In 1988, 27-year-old Wanda Savage discovered she was HIV positive and pregnant. Unable to find services or housing, she struggled financially until she succumbed to the disease in January 1993, leaving behind a young daughter.

Her mother Bernice Tucker, embattled by devastation and the need to help others, vowed to seek out better services for young women in crisis.

She volunteered for a layoff at the Westinghouse Electric Corporation, where she had worked for 30 years, to open a clinic for women and teens suffering from HIV, domestic abuse, drug abuse and other forms of distress. Using her pension to fund the center and a rental property to house it, Tucker opened what is now the Women Accepting Responsibility (WAR) clinic.

Now, 15 years later, the state and the nation are buying into her dream. WAR received $4.5 million dollars from the U.S. Department of Health and Human Services’ Office of Adolescent Health last month to facilitate a holistic support program for Baltimore City youth. The new program will launch at Civitas, a charter 6-12th grade school in West Baltimore. The initiative, called Becoming a Responsible Teen, or BART, will incorporate self-esteem building, bi-monthly meetings and other methods to aid in pregnancy prevention.

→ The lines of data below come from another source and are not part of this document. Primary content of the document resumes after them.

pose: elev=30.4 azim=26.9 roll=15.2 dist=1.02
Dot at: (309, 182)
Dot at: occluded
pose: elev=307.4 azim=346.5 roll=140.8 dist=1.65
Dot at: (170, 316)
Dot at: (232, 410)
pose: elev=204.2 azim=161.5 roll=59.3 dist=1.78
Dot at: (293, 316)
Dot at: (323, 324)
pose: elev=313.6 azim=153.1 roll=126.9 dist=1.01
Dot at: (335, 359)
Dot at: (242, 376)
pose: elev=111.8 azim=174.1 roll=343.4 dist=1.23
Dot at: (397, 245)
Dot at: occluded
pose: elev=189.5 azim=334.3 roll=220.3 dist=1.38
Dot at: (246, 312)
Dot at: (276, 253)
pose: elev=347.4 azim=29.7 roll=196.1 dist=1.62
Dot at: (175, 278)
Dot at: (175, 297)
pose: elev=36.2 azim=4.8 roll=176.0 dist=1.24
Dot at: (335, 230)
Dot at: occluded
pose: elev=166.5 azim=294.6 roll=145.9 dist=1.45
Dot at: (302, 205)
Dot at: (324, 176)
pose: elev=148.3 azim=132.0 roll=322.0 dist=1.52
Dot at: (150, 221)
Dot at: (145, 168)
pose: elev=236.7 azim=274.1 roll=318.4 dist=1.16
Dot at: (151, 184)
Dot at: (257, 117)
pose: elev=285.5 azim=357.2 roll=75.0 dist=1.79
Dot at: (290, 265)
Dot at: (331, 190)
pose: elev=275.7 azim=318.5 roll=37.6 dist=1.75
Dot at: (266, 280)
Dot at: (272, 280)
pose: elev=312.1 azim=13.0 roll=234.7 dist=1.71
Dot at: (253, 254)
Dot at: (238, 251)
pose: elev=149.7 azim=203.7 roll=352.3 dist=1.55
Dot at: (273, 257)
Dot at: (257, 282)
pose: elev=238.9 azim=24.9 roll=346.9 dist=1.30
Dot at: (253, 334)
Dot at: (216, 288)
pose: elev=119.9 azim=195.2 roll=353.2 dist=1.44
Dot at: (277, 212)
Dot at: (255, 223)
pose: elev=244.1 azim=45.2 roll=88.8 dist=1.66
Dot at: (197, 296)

The funding is a milestone for WAR and will allow Tucker to hire eight more counselors, increasing her staff to 20. But even prior to the grant from Health and Human Services, the organization has seen growth. They moved from Tucker’s property to the back wing of Garwyn Medical Center and are 100 percent federally funded.

Tucker and her counselors provide life skills training, individual and group counseling and psychological analysis for beleaguered women and teens. They also offer testing for HIV and sexually transmitted diseases and offer permanent transitional housing for homeless women.

Only about five percent of her clients are HIV positive or infected with AIDS, Tucker says. Her goal is much broader? to nurture young women who are facing any life-altering challenge and guide them on the right path.

“I really wanted to have a program that would encompass the youth and help them understand decision making, goal setting, to have plans for tomorrow and to understand the impact of today’s decision,” she said. “No matter if they want to go to college or not, they want something. They may just want to buy a car; they may want to have their own apartment. Well, what are you doing today to be there or what are you doing today that will inhibit you from being there?”

“That’s what we wanted to do and I just thank God that today we are doing it,” she said.

This passion has led Tucker to assist thousands of women since the clinic opened in 1995.

Even Tucker’s employees have a personal connection with WAR’s mission. One of the peer advocates said she was inspired to work with the organization after she lost her mother to HIV. A transitional housing supervisor said she is HIV positive and was homeless until Tucker took her under her wing.

“This organization helped me all around,” said the supervisor, who asked to remain anonymous. “If it wasn’t for coming here, I would have never thought about going back to school to get my GED. It wasn’t something that I was concerned with at the time. It was my case manger here and Mrs. Tucker that motivated me and found these programs for me to get into.”

WAR provided housing, she said, taught her to be independent and take care for her children. She now lives on her own and is a sophomore at Coppin State University.

A 23-year-old, who goes by Ms. Walker, told a similar story about the family-oriented atmosphere of the program. She was also HIV-positive and homeless when she discovered WAR in March 2010. She and her 3-year-old son now live in one of the transitional houses and she volunteers at WAR twice a week.

“This is a really good program for women that need help with anything,” she said. “It is helping me grow each and every day—they send me to training to help me better myself. It’s just a wonderful program.”

She added, “If there are women out there that are HIV positive and they need help, they should come out and see what we can help them with.”